Concept

Margaret Fairchild

Margaret Mary Fairchild (4 January 1911 – 28 April 1989), also known as Mary Teresa Sheppard, Miss Shepherd and M T Sheppard, was a British homeless woman. Her life was depicted in the 2015 film The Lady in the Van by Alan Bennett in which she was played by Dame Maggie Smith. Smith had previously played her in a 1999 play of the same name and a radio adaptation for BBC Radio 4 in 2009. She had also been a concert pianist and nun. Margaret Fairchild was born in 1911 in Hellingly in East Sussex, the daughter of Harriett ( Burgess; 1879–1963) and George Bryant Fairchild (1866–1944), a surveyor and sanitary inspector. Her brother was Leopold George Fairchild (1908–1994).
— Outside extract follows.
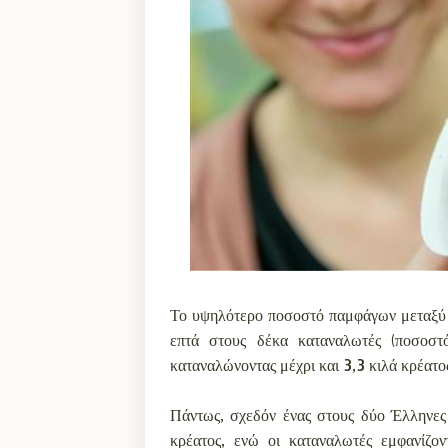
Το υψηλότερο ποσοστό παμφάγων μεταξύ 
επτά στους δέκα καταναλωτές (ποσοσ
καταναλώνοντας μέχρι και 3,3 κιλά κρέατ
Πάντως, σχεδόν ένας στους δύο Έλληνες
κρέατος, ενώ οι καταναλωτές εμφανίζον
A gifted pianist, according to her brother, around 1932 the middle-class and well-spoken Margaret Fairchild studied at the École Normale de Musique de Paris in Paris under the virtuoso Alfred Cortot, and it has been said that she later played in a promenade concert;"Maggie Smith on the real Lady in The Van: 'Nobody will ever understand why she ended up like that'", 'The Daily Telegraph, 24 December 2016. however, she does not appear in the BBC's online Proms performance archive. In 1936, as Mary Teresa, she became a novice in the Convent of the Society of the Helpers of the Holy Souls on Gloucester Avenue in Regent's Park (later the Japanese School in London and now the North Bridge House School), a short distance from Gloucester Crescent where she famously returned decades later. Later in 1936 she was at St Joseph's Priory on Harrow Road West in Dorking. In 1939, Fairchild was a Religious Sister and schoolteacher at St Gilda's Catholic School in Yeovil, Somerset. Her brother related that in the convent Fairchild was forced to abandon her love of music and playing in order to concentrate on her faith and she left the order following a breakdown. Her fellow nuns described her as "argumentative". During World War II, Fairchild was trained to drive ambulances by the ATS, which began her love for vehicles and driving.